Data decay is the rate at which your customer and prospect records become outdated. People change jobs, companies close or get acquired, email addresses get deactivated, and phone numbers change. The average B2B database decays at roughly 30% per year, meaning nearly a third of your contacts become unreachable annually.
Why It Matters
Decayed data kills campaigns. Emails bounce. Calls go to the wrong person. Your sales team wastes time chasing dead leads. Even worse, high bounce rates damage your sender reputation, which hurts deliverability for everyone in your domain.

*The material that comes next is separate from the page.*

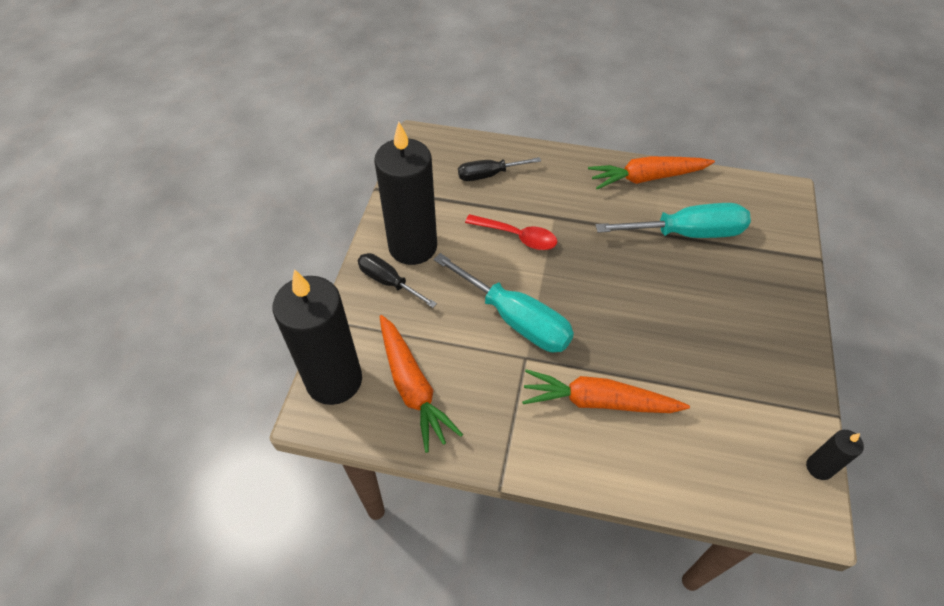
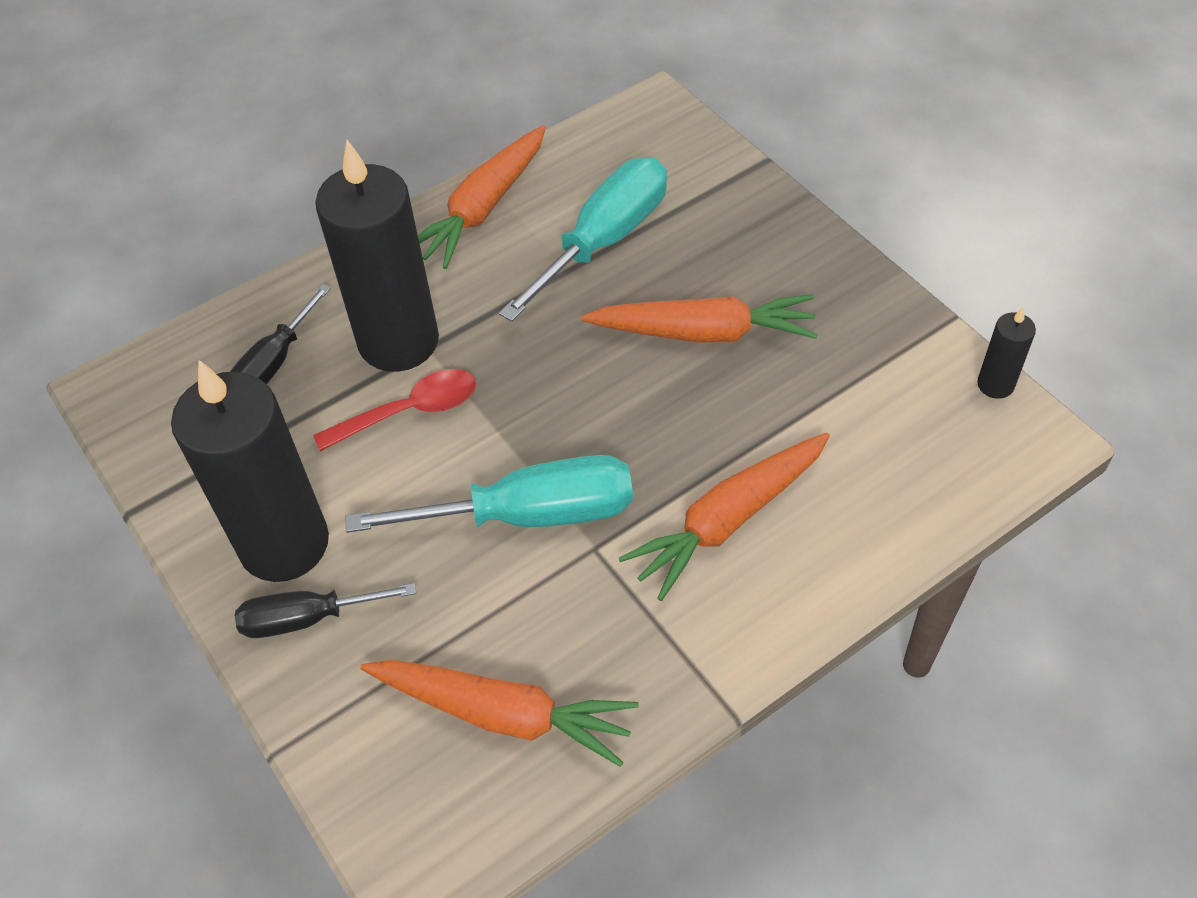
camera: 45 degrees left, 0 degrees up
(334, 380) = (392, 808): black candle -> black candle (398, 341)
(687, 311) = (704, 332): none -> orange carrot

Data decay isn't a minor inconvenience — it directly costs you revenue.
How It Happens
- Job changes: Professionals switch roles every 3-4 years on average, invalidating their work email and title
- Company changes: Businesses close, merge, rebrand, or restructure, making company-level data obsolete
- Contact updates: Phone numbers get reassigned, email addresses get deactivated after someone leaves
- Role changes: Promotions and internal moves change decision-making authority and contact information
- Technology changes: Companies migrate CRMs, change domains, or adopt new communication tools
Example
You built a database of 10,000 contacts in 2023. By early 2024, 3,000 of those contacts have changed jobs or companies. By 2025, another 3,000 decay. If you don't clean and re-enrich, more than half your database is worthless within two years.